- Exercise description
Transcribe all of the data verbatim, please, and leave out its pictures.

»»

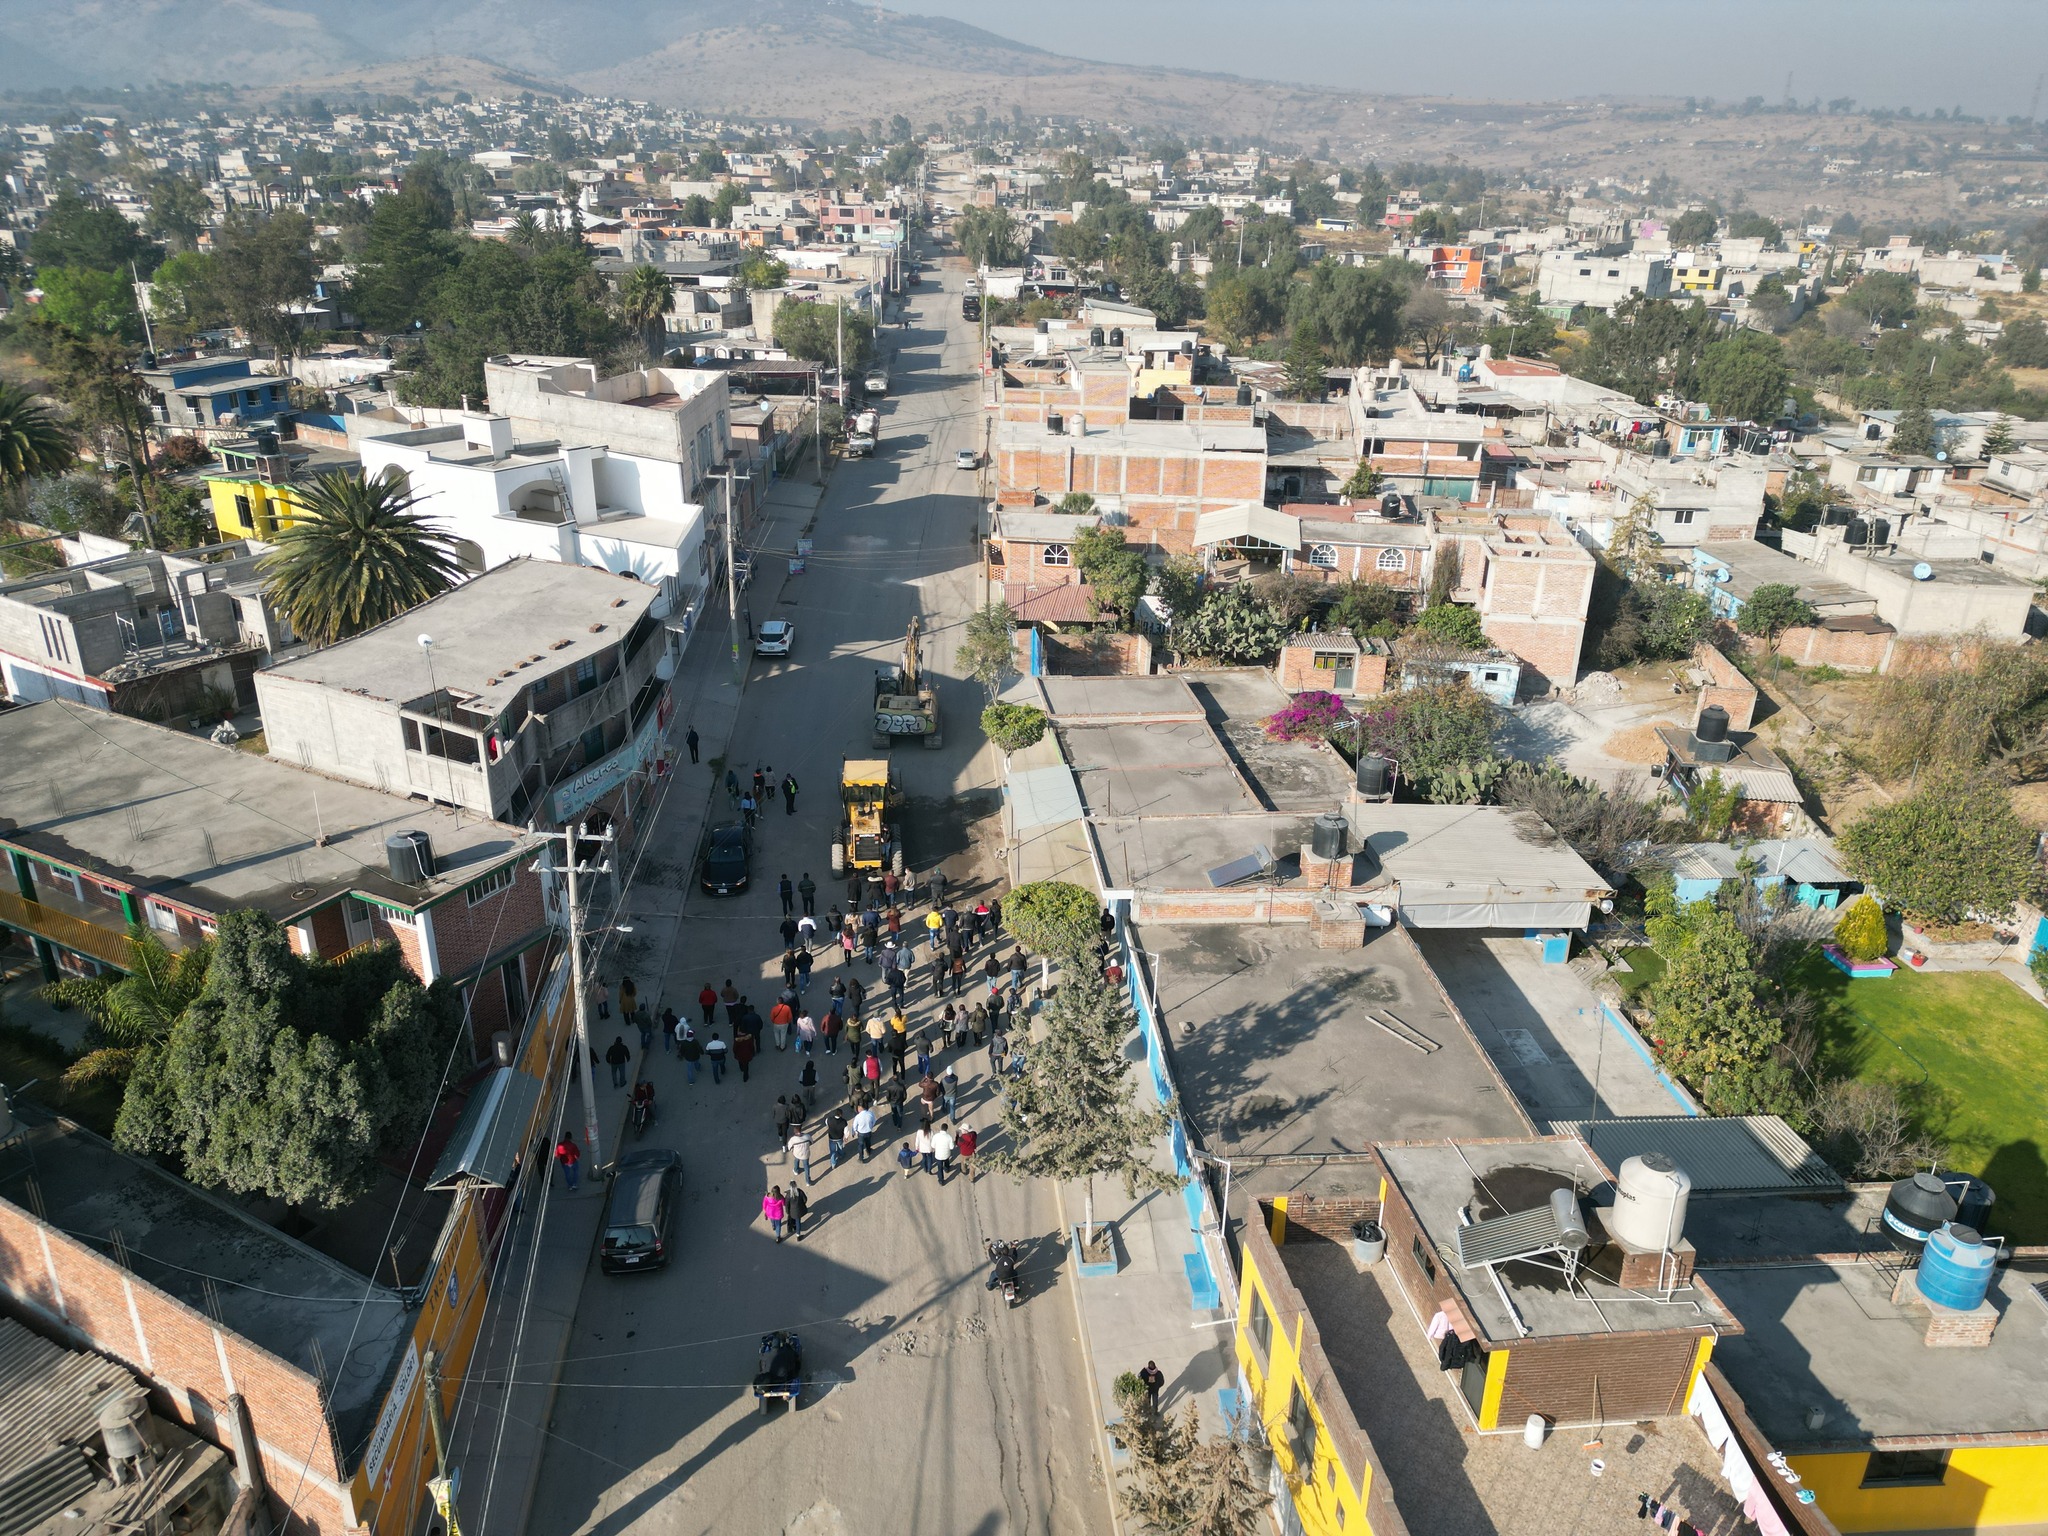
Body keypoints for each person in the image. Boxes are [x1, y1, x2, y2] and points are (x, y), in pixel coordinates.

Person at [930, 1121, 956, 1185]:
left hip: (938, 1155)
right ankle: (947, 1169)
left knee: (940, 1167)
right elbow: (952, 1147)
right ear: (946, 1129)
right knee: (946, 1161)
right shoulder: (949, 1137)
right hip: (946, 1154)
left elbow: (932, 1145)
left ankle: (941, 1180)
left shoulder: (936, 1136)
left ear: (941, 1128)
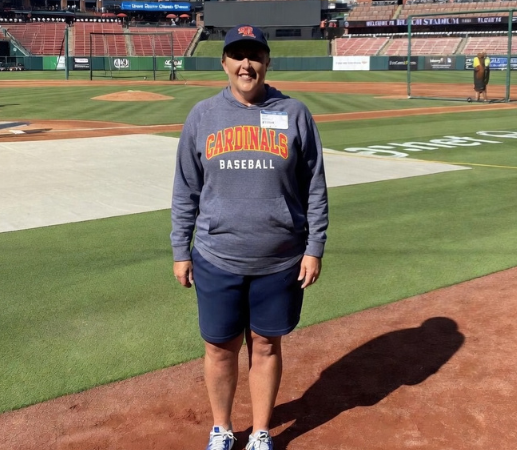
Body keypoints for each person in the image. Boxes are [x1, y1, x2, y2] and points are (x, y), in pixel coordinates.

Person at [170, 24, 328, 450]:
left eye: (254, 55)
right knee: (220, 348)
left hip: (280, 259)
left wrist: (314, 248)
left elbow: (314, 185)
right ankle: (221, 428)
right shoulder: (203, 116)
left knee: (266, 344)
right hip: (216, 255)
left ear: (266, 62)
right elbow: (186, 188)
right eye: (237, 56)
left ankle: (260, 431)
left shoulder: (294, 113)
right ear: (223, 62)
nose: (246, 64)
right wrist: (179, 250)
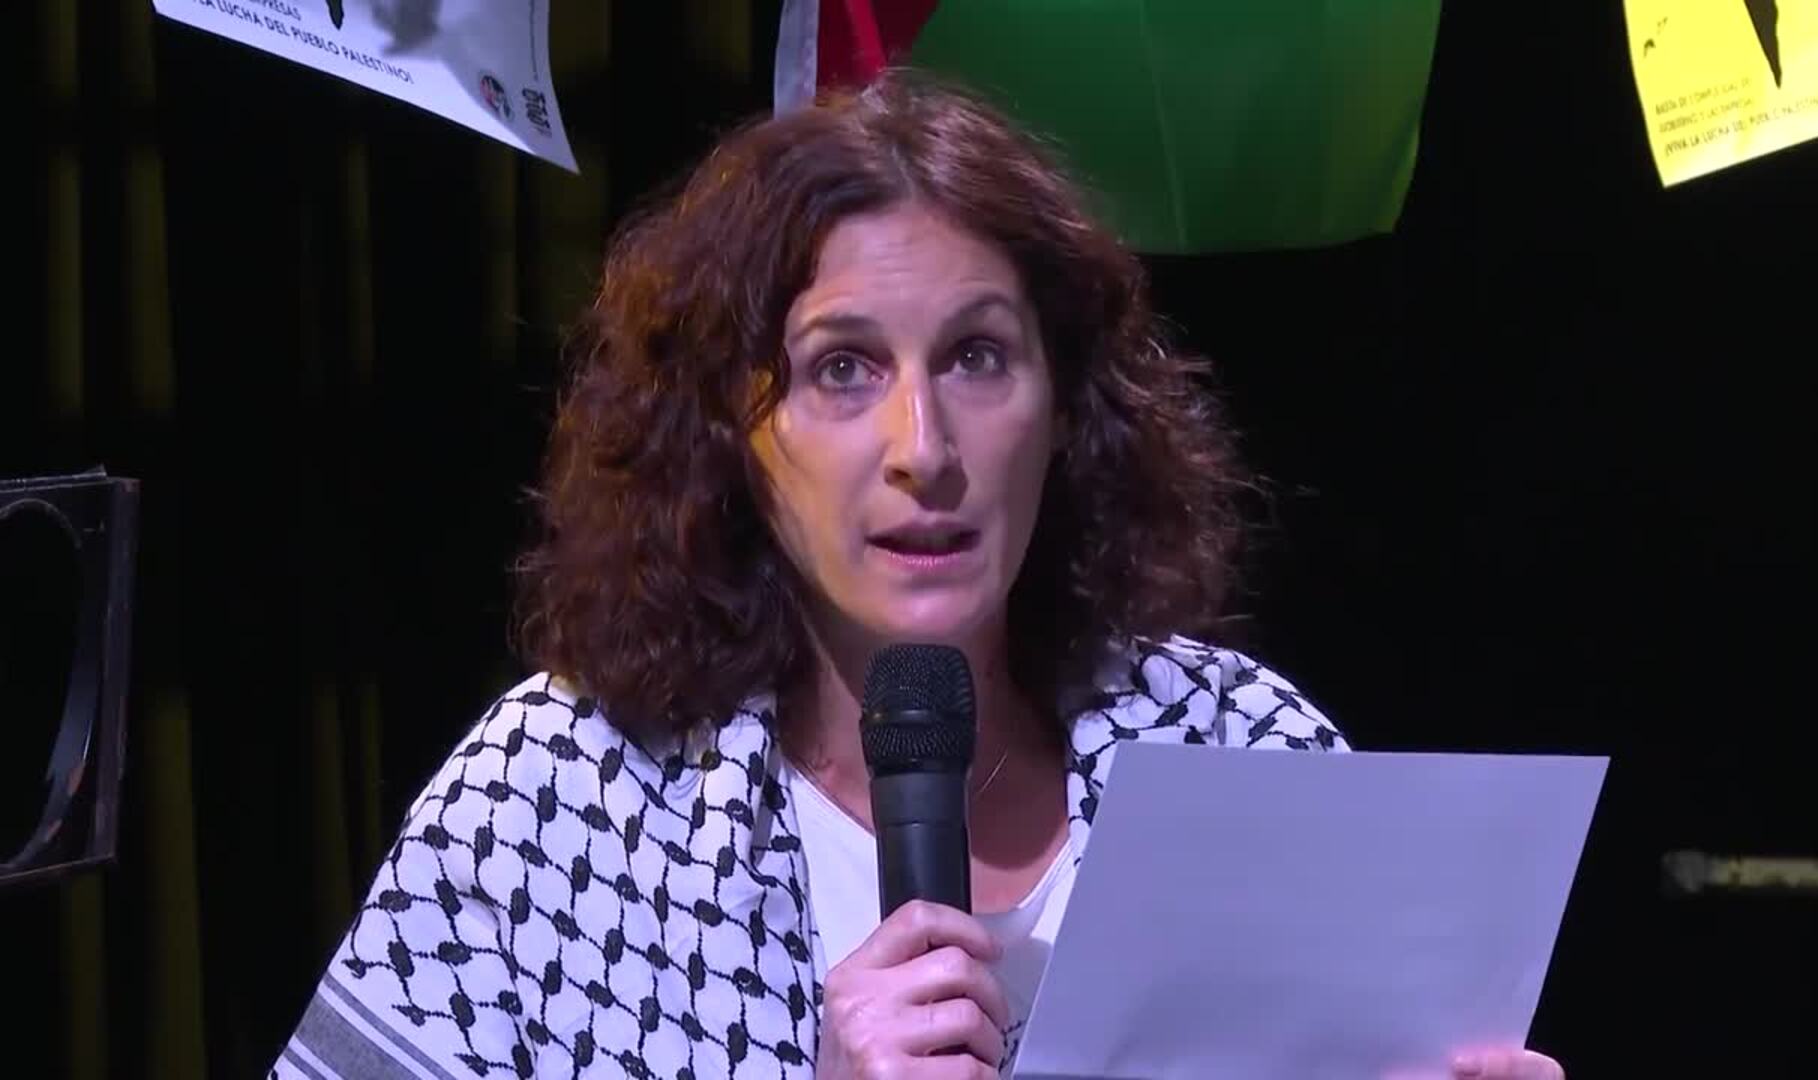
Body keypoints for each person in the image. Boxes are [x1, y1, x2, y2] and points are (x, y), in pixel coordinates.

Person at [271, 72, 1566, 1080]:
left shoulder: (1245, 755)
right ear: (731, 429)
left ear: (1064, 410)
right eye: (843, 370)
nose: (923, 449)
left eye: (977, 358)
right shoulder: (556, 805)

««

- Reply
Body keypoints for each person in the image. Boxes are [x1, y1, x2, y2] and points are (x, y), in pixel coordinates.

Person at [930, 1121, 956, 1185]:
left hip: (938, 1155)
right ankle: (947, 1169)
left knee: (940, 1167)
right elbow: (952, 1147)
right ear: (946, 1129)
right knee: (946, 1161)
right shoulder: (949, 1137)
right hip: (946, 1154)
left elbow: (932, 1145)
left ankle: (941, 1180)
left shoulder: (936, 1136)
left ear: (941, 1128)
Body keypoints for each person in the image. Boxes are [x1, y1, x2, y2] and points are (x, y), in pixel coordinates.

Person at [170, 24, 328, 450]:
left eye: (254, 55)
right knee: (220, 348)
left hip: (280, 259)
left wrist: (314, 248)
left elbow: (314, 185)
right ankle: (221, 428)
right shoulder: (203, 116)
left knee: (266, 344)
right hip: (216, 255)
left ear: (266, 62)
right elbow: (186, 188)
right eye: (237, 56)
left ankle: (260, 431)
left shoulder: (294, 113)
right ear: (223, 62)
nose: (246, 64)
right wrist: (179, 250)
Body keypoints for each person in the image. Boxes are [x1, y1, x2, y2] and points are (x, y), in pixel coordinates.

Person at [271, 72, 1566, 1080]:
left shoulder: (1245, 755)
right ear: (731, 429)
left ear: (1064, 410)
right eye: (843, 370)
nose: (923, 449)
left eye: (977, 358)
right shoulder: (556, 805)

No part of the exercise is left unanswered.